Exercise requirements: Apart from the pictures, please restate every entry below exactly.

Data listing:
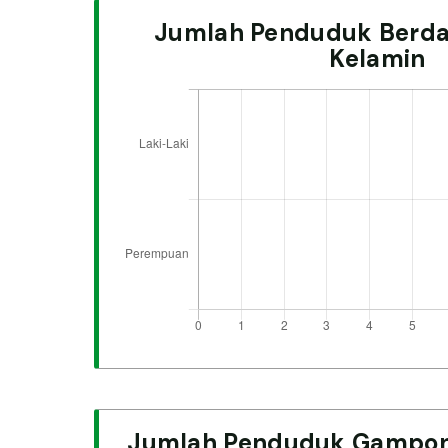
Jumlah Penduduk Berda
Kelamin
Jumlah Penduduk Gampon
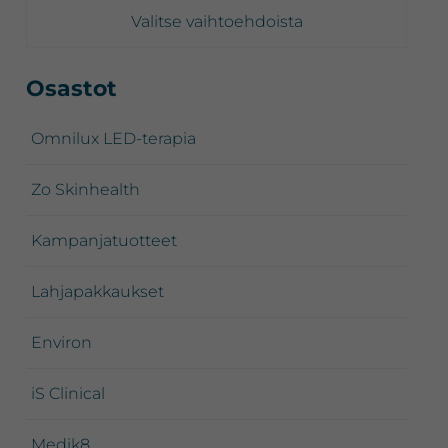
-
Valitse vaihtoehdoista
135,00 €
Ensisijainen
Osastot
sivupalkki
Omnilux LED-terapia
Zo Skinhealth
Kampanjatuotteet
Lahjapakkaukset
Environ
iS Clinical
Medik8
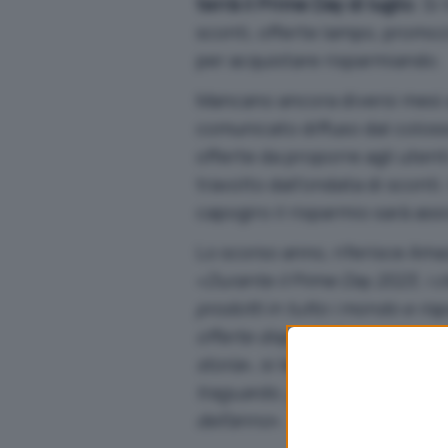
terrà il Prime Day di luglio
. Si
sconti, offerte lampo, promozi
per acquistare risparmiando.
Mancano ancora diversi mesi a
comunicato diffuso dal colosso
offerte da proporre agli utent
travolto dall’ondata di sconti
capogiro il risparmio sarà ass
Lo scorso anno,
riferisce Am
«
Durante il Prime Day 2023, i c
prodotti in tutto i mondo e rispa
offerte disponibili, contribuen
storia
», si legge. «
Nel 2023, Am
traguardo, garantendo ai clien
dell’anno
».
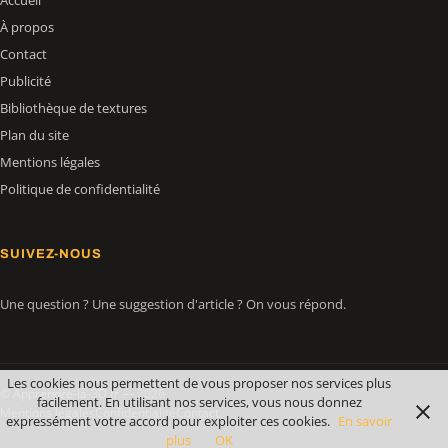
Accueil
À propos
Contact
Publicité
Bibliothèque de textures
Plan du site
Mentions légales
Politique de confidentialité
SUIVEZ-NOUS
Une question ? Une suggestion d'article ? On vous répond.
Les cookies nous permettent de vous proposer nos services plus
© Apprendre-la-3D.fr — 2026
facilement. En utilisant nos services, vous nous donnez
Mentions légales
Confidentialité
Contact
expressément votre accord pour exploiter ces cookies.
En savoir
plus
OK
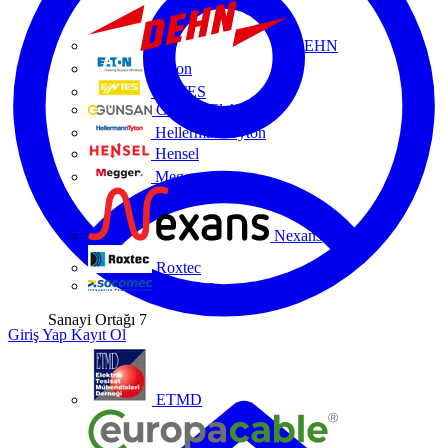
DEHN
Eaton
ENTES
Günsan Elektrik
HellermannTyton
Hensel
Megger
Nexans
Roxtec
Socomec
Sanayi Ortağı
7
Giriş Yap
Kayıt Ol
ETMD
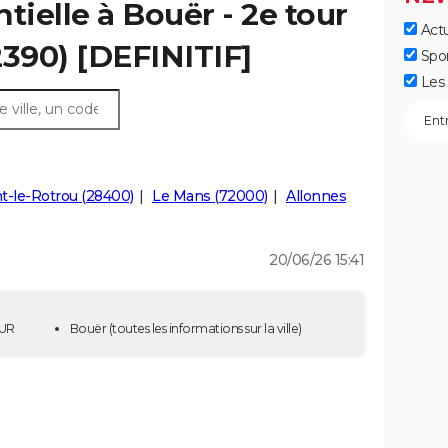
tielle à Bouër - 2e tour
Actu
2390) [DEFINITIF]
Spo
Les 
-le-Rotrou (28400)
Le Mans (72000)
Allonnes
20/06/26 15:41
OUR
Bouër
(toutes les informations sur la ville)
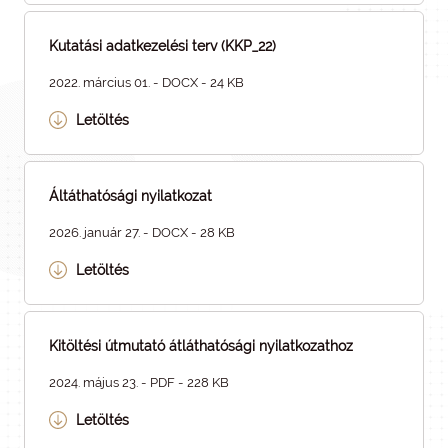
Kutatási adatkezelési terv (KKP_22)
2022. március 01. - DOCX - 24 KB
Letöltés
Áltáthatósági nyilatkozat
2026. január 27. - DOCX - 28 KB
Letöltés
Kitöltési útmutató átláthatósági nyilatkozathoz
2024. május 23. - PDF - 228 KB
Letöltés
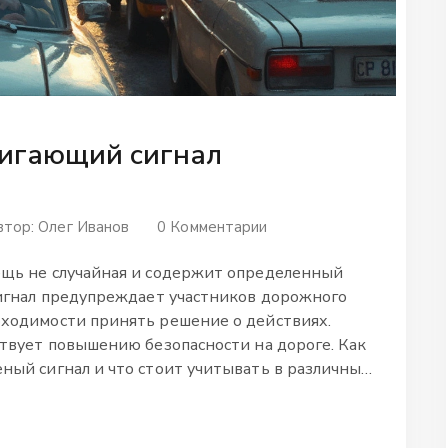
мигающий сигнал
втор:
Олег Иванов
0 Комментарии
ещь не случайная и содержит определенный
сигнал предупреждает участников дорожного
бходимости принять решение о действиях.
ствует повышению безопасности на дороге. Как
ный сигнал и что стоит учитывать в различных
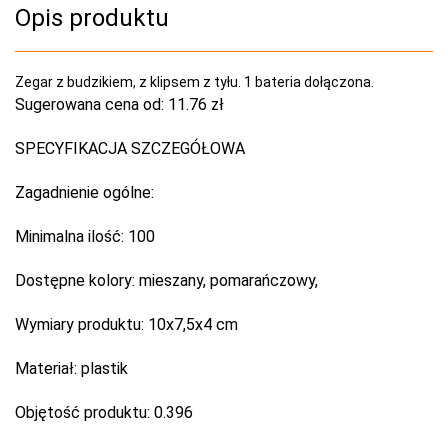
Opis produktu
Zegar z budzikiem, z klipsem z tyłu. 1 bateria dołączona.
Sugerowana cena od:
11.76 zł
SPECYFIKACJA SZCZEGÓŁOWA
Zagadnienie ogólne:
Minimalna ilość:
100
Dostępne kolory:
mieszany, pomarańczowy,
Wymiary produktu:
10x7,5x4 cm
Materiał:
plastik
Objętość produktu:
0.396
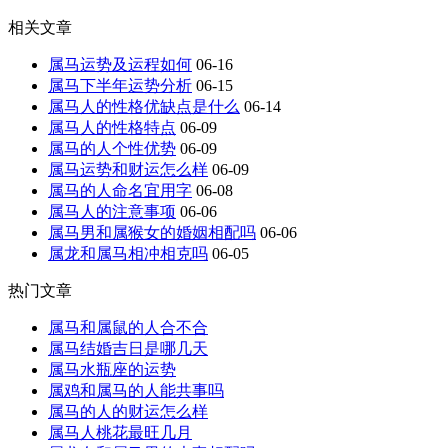
相关文章
属马运势及运程如何
06-16
属马下半年运势分析
06-15
属马人的性格优缺点是什么
06-14
属马人的性格特点
06-09
属马的人个性优势
06-09
属马运势和财运怎么样
06-09
属马的人命名宜用字
06-08
属马人的注意事项
06-06
属马男和属猴女的婚姻相配吗
06-06
属龙和属马相冲相克吗
06-05
热门文章
属马和属鼠的人合不合
属马结婚吉日是哪几天
属马水瓶座的运势
属鸡和属马的人能共事吗
属马的人的财运怎么样
属马人桃花最旺几月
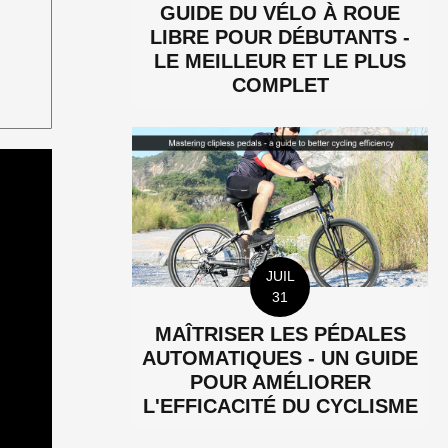
GUIDE DU VÉLO À ROUE
LIBRE POUR DÉBUTANTS -
LE MEILLEUR ET LE PLUS
COMPLET
JUIL
31
MAÎTRISER LES PÉDALES
AUTOMATIQUES - UN GUIDE
POUR AMÉLIORER
L'EFFICACITÉ DU CYCLISME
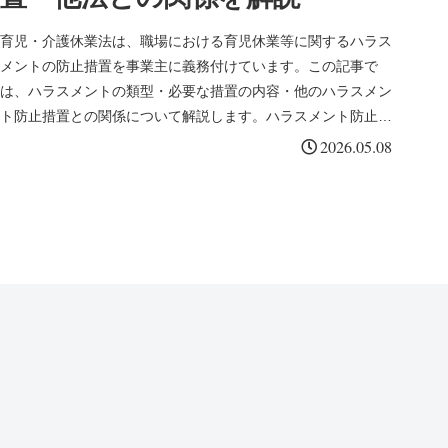
育児・介護休業法は、職場における育児休業等に関するハラス
メントの防止措置を事業主に義務付けています。この記事で
は、ハラスメントの類型・必要な措置の内容・他のハラスメン
ト防止措置との関係について解説します。ハラスメント防止措
置義務（第25条）...
2026.05.08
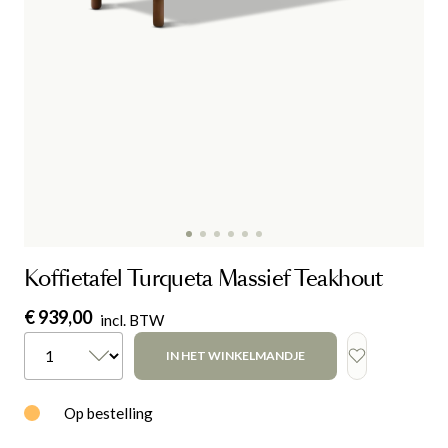
Koffietafel Turqueta Massief Teakhout
€ 939,00
incl. BTW
IN HET WINKELMANDJE
Op bestelling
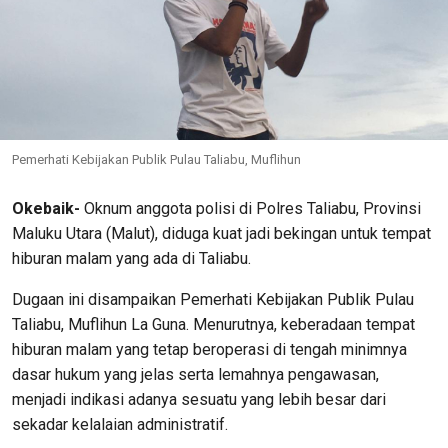
Pemerhati Kebijakan Publik Pulau Taliabu, Muflihun
Okebaik-
Oknum anggota polisi di Polres Taliabu, Provinsi
Maluku Utara (Malut), diduga kuat jadi bekingan untuk tempat
hiburan malam yang ada di Taliabu.
Dugaan ini disampaikan Pemerhati Kebijakan Publik Pulau
Taliabu, Muflihun La Guna. Menurutnya, keberadaan tempat
hiburan malam yang tetap beroperasi di tengah minimnya
dasar hukum yang jelas serta lemahnya pengawasan,
menjadi indikasi adanya sesuatu yang lebih besar dari
sekadar kelalaian administratif.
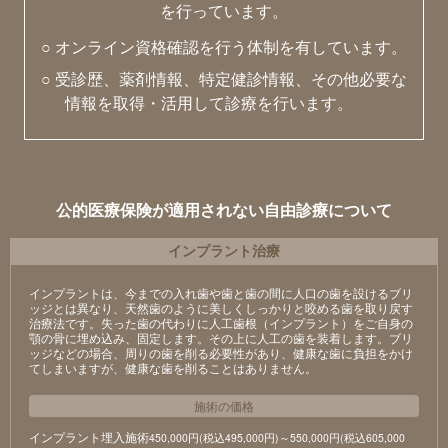
を行っています。
○ オンライン資格確認を行う体制を有しています。
○ 受診歴、薬剤情報、特定健診情報、その他必要な
情報を取得・活用して診療を行います。
公的医療保険が適用されない自由診療について
インプラント治療
インプラントは、今までの入れ歯や歯と歯の間に人口の歯を設けるブリ
ッジとは異なり、天然歯のように美しくしっかりと咬める歯を取り戻す
治療法です。失った歯の代わりに人工歯根（インプラント）をご自身の
顎の骨に埋め込み、固定します。その上に人工の歯を装着します。ブリ
ッジなどの場合、周りの歯を削る必要性があり、健康な歯に負担をかけ
てしまいますが、健康な歯を削ることはありません。
施術の価格
インプラント埋入施術
450,000円(税込495,000円)～550,000円(税込605,000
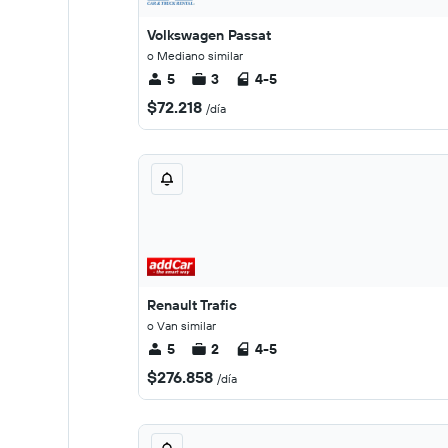
Volkswagen Passat
o Mediano similar
5
3
4-5
$72.218
/día
Renault Trafic
o Van similar
5
2
4-5
$276.858
/día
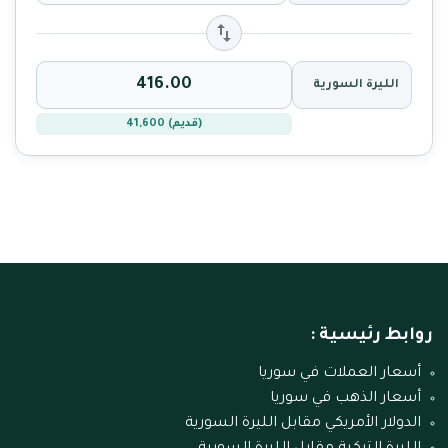
الليرة السورية
(قديم) 41,600
روابط رئيسية :
أسعار العملات في سوريا
أسعار الذهب في سوريا
الدولار الأمريكي مقابل الليرة السورية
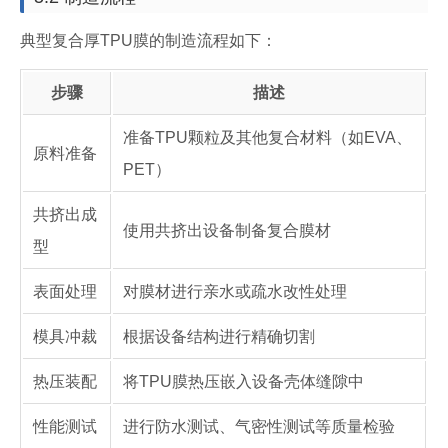
典型复合厚TPU膜的制造流程如下：
步骤
描述
准备TPU颗粒及其他复合材料（如EVA、
原料准备
PET）
共挤出成
使用共挤出设备制备复合膜材
型
表面处理
对膜材进行亲水或疏水改性处理
模具冲裁
根据设备结构进行精确切割
热压装配
将TPU膜热压嵌入设备壳体缝隙中
性能测试
进行防水测试、气密性测试等质量检验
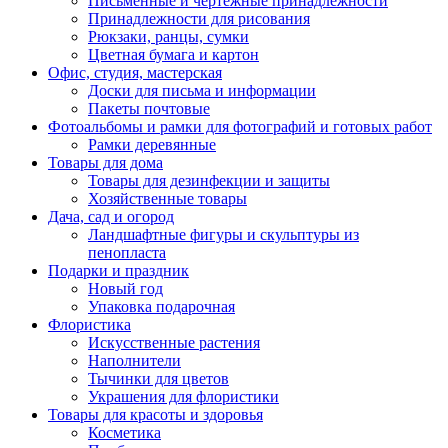
Письменные и чертежные принадлежности
Принадлежности для рисования
Рюкзаки, ранцы, сумки
Цветная бумага и картон
Офис, студия, мастерская
Доски для письма и информации
Пакеты почтовые
Фотоальбомы и рамки для фотографий и готовых работ
Рамки деревянные
Товары для дома
Товары для дезинфекции и защиты
Хозяйственные товары
Дача, сад и огород
Ландшафтные фигуры и скульптуры из
пенопласта
Подарки и праздник
Новый год
Упаковка подарочная
Флористика
Искусственные растения
Наполнители
Тычинки для цветов
Украшения для флористики
Товары для красоты и здоровья
Косметика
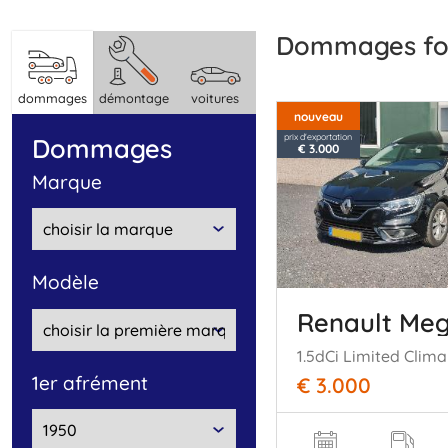
dommages fou
dommages
démontage
voitures
nouveau
prix d'exportation
dommages
€ 3.000
marque
modèle
Renault Me
1er afrément
€ 3.000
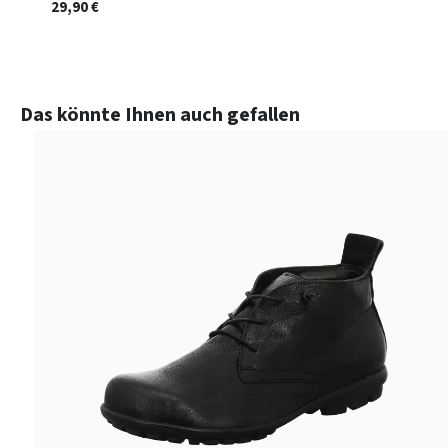
29,90 €
Produktgalerie überspringen
Das könnte Ihnen auch gefallen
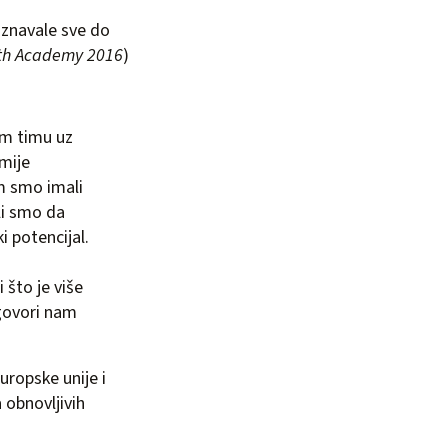
poznavale sve do
th Academy 2016
)
tom timu uz
emije
om smo imali
ili smo da
i potencijal.
 što je više
 govori nam
uropske unije i
 obnovljivih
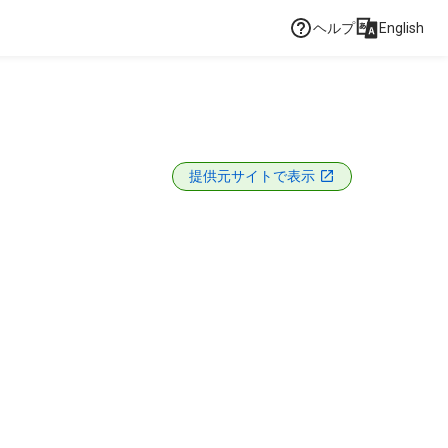
ヘルプ
English
提供元サイトで表示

Exercise answer:
Jumlah Penduduk Berda
Kelamin
Jumlah Penduduk Gampon
-
Valitse vaihtoehdoista
135,00 €
Ensisijainen
Osastot
sivupalkki
Omnilux LED-terapia
Zo Skinhealth
Kampanjatuotteet
Lahjapakkaukset
Environ
iS Clinical
Medik8
terrà il Prime Day di luglio
. Si
sconti, offerte lampo, promozi
per acquistare risparmiando.
Mancano ancora diversi mesi a
comunicato diffuso dal colosso
offerte da proporre agli utent
travolto dall’ondata di sconti
capogiro il risparmio sarà ass
Lo scorso anno,
riferisce Am
«
Durante il Prime Day 2023, i c
prodotti in tutto i mondo e rispa
offerte disponibili, contribuen
storia
», si legge. «
Nel 2023, Am
traguardo, garantendo ai clien
dell’anno
».
Accueil
À propos
Contact
Publicité
Bibliothèque de textures
Plan du site
Mentions légales
Politique de confidentialité
SUIVEZ-NOUS
Une question ? Une suggestion d'article ? On vous répond.
Les cookies nous permettent de vous proposer nos services plus
© Apprendre-la-3D.fr — 2026
facilement. En utilisant nos services, vous nous donnez
Mentions légales
Confidentialité
Contact
expressément votre accord pour exploiter ces cookies.
En savoir
plus
OK
DEHN
Eaton
ENTES
Günsan Elektrik
HellermannTyton
Hensel
Megger
Nexans
Roxtec
Socomec
Sanayi Ortağı
7
Giriş Yap
Kayıt Ol
ETMD
tielle à Bouër - 2e tour
Actu
2390) [DEFINITIF]
Spo
Les 
-le-Rotrou (28400)
Le Mans (72000)
Allonnes
20/06/26 15:41
OUR
Bouër
(toutes les informations sur la ville)
Kutatási adatkezelési terv (KKP_22)
2022. március 01. - DOCX - 24 KB
Letöltés
Áltáthatósági nyilatkozat
2026. január 27. - DOCX - 28 KB
Letöltés
Kitöltési útmutató átláthatósági nyilatkozathoz
2024. május 23. - PDF - 228 KB
Letöltés
мигающий сигнал
втор:
Олег Иванов
0 Комментарии
ещь не случайная и содержит определенный
сигнал предупреждает участников дорожного
бходимости принять решение о действиях.
ствует повышению безопасности на дороге. Как
ный сигнал и что стоит учитывать в различных
Opis produktu
Zegar z budzikiem, z klipsem z tyłu. 1 bateria dołączona.
Sugerowana cena od:
11.76 zł
SPECYFIKACJA SZCZEGÓŁOWA
Zagadnienie ogólne:
Minimalna ilość:
100
Dostępne kolory:
mieszany, pomarańczowy,
Wymiary produktu:
10x7,5x4 cm
Materiał:
plastik
Objętość produktu:
0.396
相关文章
属马运势及运程如何
06-16
属马下半年运势分析
06-15
属马人的性格优缺点是什么
06-14
属马人的性格特点
06-09
属马的人个性优势
06-09
属马运势和财运怎么样
06-09
属马的人命名宜用字
06-08
属马人的注意事项
06-06
属马男和属猴女的婚姻相配吗
06-06
属龙和属马相冲相克吗
06-05
热门文章
属马和属鼠的人合不合
属马结婚吉日是哪几天
属马水瓶座的运势
属鸡和属马的人能共事吗
属马的人的财运怎么样
属马人桃花最旺几月
GUIDE DU VÉLO À ROUE
LIBRE POUR DÉBUTANTS -
LE MEILLEUR ET LE PLUS
COMPLET
JUIL
31
MAÎTRISER LES PÉDALES
AUTOMATIQUES - UN GUIDE
POUR AMÉLIORER
L'EFFICACITÉ DU CYCLISME
育児・介護休業法は、職場における育児休業等に関するハラス
メントの防止措置を事業主に義務付けています。この記事で
は、ハラスメントの類型・必要な措置の内容・他のハラスメン
ト防止措置との関係について解説します。ハラスメント防止措
置義務（第25条）...
2026.05.08
Koffietafel Turqueta Massief Teakhout
€ 939,00
incl. BTW
IN HET WINKELMANDJE
Op bestelling
Pemerhati Kebijakan Publik Pulau Taliabu, Muflihun
Okebaik-
Oknum anggota polisi di Polres Taliabu, Provinsi
Maluku Utara (Malut), diduga kuat jadi bekingan untuk tempat
hiburan malam yang ada di Taliabu.
Dugaan ini disampaikan Pemerhati Kebijakan Publik Pulau
Taliabu, Muflihun La Guna. Menurutnya, keberadaan tempat
hiburan malam yang tetap beroperasi di tengah minimnya
dasar hukum yang jelas serta lemahnya pengawasan,
menjadi indikasi adanya sesuatu yang lebih besar dari
sekadar kelalaian administratif.
を行っています。
○ オンライン資格確認を行う体制を有しています。
○ 受診歴、薬剤情報、特定健診情報、その他必要な
情報を取得・活用して診療を行います。
公的医療保険が適用されない自由診療について
インプラント治療
インプラントは、今までの入れ歯や歯と歯の間に人口の歯を設けるブリ
ッジとは異なり、天然歯のように美しくしっかりと咬める歯を取り戻す
治療法です。失った歯の代わりに人工歯根（インプラント）をご自身の
顎の骨に埋め込み、固定します。その上に人工の歯を装着します。ブリ
ッジなどの場合、周りの歯を削る必要性があり、健康な歯に負担をかけ
てしまいますが、健康な歯を削ることはありません。
施術の価格
インプラント埋入施術
450,000円(税込495,000円)～550,000円(税込605,000
Volkswagen Passat
o Mediano similar
5
3
4-5
$72.218
/día
Renault Trafic
o Van similar
5
2
4-5
$276.858
/día
الليرة السورية
(قديم) 41,600
روابط رئيسية :
أسعار العملات في سوريا
أسعار الذهب في سوريا
الدولار الأمريكي مقابل الليرة السورية
典型复合厚TPU膜的制造流程如下：
步骤
描述
准备TPU颗粒及其他复合材料（如EVA、
原料准备
PET）
共挤出成
使用共挤出设备制备复合膜材
型
表面处理
对膜材进行亲水或疏水改性处理
模具冲裁
根据设备结构进行精确切割
热压装配
将TPU膜热压嵌入设备壳体缝隙中
性能测试
进行防水测试、气密性测试等质量检验
Письменные и чертежные принадлежности
Принадлежности для рисования
Рюкзаки, ранцы, сумки
Цветная бумага и картон
Офис, студия, мастерская
Доски для письма и информации
Пакеты почтовые
Фотоальбомы и рамки для фотографий и готовых работ
Рамки деревянные
Товары для дома
Товары для дезинфекции и защиты
Хозяйственные товары
Дача, сад и огород
Ландшафтные фигуры и скульптуры из
пенопласта
Подарки и праздник
Новый год
Упаковка подарочная
Флористика
Искусственные растения
Наполнители
Тычинки для цветов
Украшения для флористики
Товары для красоты и здоровья
Косметика
dommages fou
dommages
démontage
voitures
nouveau
prix d'exportation
dommages
€ 3.000
marque
modèle
Renault Me
1er afrément
€ 3.000
29,90 €
Produktgalerie überspringen
Das könnte Ihnen auch gefallen
poznavale sve do
th Academy 2016
)
tom timu uz
emije
om smo imali
ili smo da
i potencijal.
 što je više
 govori nam
uropske unije i
 obnovljivih
ヘルプ
English
提供元サイトで表示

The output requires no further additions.